Start of Block
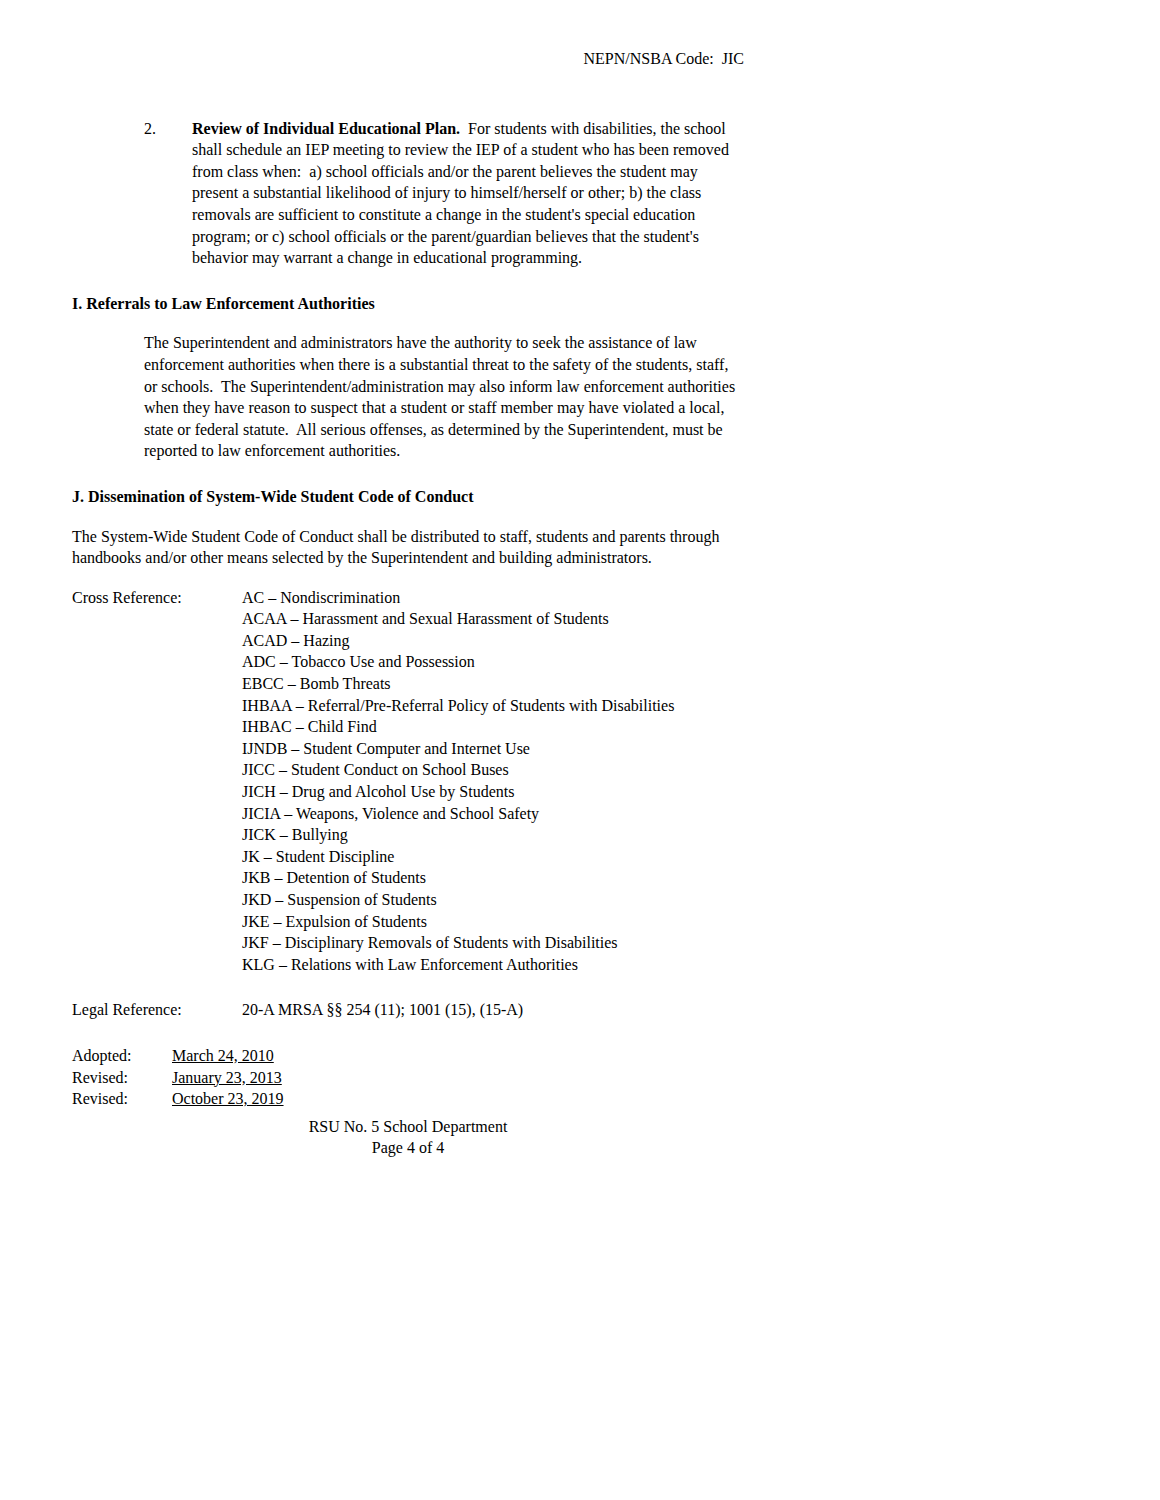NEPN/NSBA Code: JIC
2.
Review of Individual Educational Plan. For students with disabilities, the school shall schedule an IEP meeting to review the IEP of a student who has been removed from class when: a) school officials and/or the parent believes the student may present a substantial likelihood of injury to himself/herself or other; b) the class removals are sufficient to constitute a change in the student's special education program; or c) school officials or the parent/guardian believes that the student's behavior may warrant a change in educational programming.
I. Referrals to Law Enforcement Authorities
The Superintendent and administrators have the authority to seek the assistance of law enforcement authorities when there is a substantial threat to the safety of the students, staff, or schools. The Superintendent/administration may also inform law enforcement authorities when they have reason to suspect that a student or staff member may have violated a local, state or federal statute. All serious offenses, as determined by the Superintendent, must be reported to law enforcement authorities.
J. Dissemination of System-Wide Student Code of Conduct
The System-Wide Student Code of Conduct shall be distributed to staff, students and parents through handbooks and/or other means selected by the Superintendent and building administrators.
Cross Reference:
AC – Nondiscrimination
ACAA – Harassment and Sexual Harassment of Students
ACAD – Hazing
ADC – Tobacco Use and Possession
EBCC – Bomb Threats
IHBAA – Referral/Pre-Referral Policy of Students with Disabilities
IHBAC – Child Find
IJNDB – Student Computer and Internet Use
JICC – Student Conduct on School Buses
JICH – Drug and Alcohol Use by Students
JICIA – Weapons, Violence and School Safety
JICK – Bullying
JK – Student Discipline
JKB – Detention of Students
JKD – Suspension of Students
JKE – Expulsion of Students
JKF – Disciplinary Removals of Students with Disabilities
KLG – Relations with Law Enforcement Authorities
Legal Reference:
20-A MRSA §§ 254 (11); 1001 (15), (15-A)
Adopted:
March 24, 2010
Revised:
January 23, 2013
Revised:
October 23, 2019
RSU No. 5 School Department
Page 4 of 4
End of Block
EXERCISE REQUIREMENTS -
The answer consists of the records repeated exactly, without any images.

OUTPUT FOR THIS EXERCISE -
NEPN/NSBA Code: JIC
2.
Review of Individual Educational Plan. For students with disabilities, the school shall schedule an IEP meeting to review the IEP of a student who has been removed from class when: a) school officials and/or the parent believes the student may present a substantial likelihood of injury to himself/herself or other; b) the class removals are sufficient to constitute a change in the student's special education program; or c) school officials or the parent/guardian believes that the student's behavior may warrant a change in educational programming.
I. Referrals to Law Enforcement Authorities
The Superintendent and administrators have the authority to seek the assistance of law enforcement authorities when there is a substantial threat to the safety of the students, staff, or schools. The Superintendent/administration may also inform law enforcement authorities when they have reason to suspect that a student or staff member may have violated a local, state or federal statute. All serious offenses, as determined by the Superintendent, must be reported to law enforcement authorities.
J. Dissemination of System-Wide Student Code of Conduct
The System-Wide Student Code of Conduct shall be distributed to staff, students and parents through handbooks and/or other means selected by the Superintendent and building administrators.
Cross Reference:
AC – Nondiscrimination
ACAA – Harassment and Sexual Harassment of Students
ACAD – Hazing
ADC – Tobacco Use and Possession
EBCC – Bomb Threats
IHBAA – Referral/Pre-Referral Policy of Students with Disabilities
IHBAC – Child Find
IJNDB – Student Computer and Internet Use
JICC – Student Conduct on School Buses
JICH – Drug and Alcohol Use by Students
JICIA – Weapons, Violence and School Safety
JICK – Bullying
JK – Student Discipline
JKB – Detention of Students
JKD – Suspension of Students
JKE – Expulsion of Students
JKF – Disciplinary Removals of Students with Disabilities
KLG – Relations with Law Enforcement Authorities
Legal Reference:
20-A MRSA §§ 254 (11); 1001 (15), (15-A)
Adopted:
March 24, 2010
Revised:
January 23, 2013
Revised:
October 23, 2019
RSU No. 5 School Department
Page 4 of 4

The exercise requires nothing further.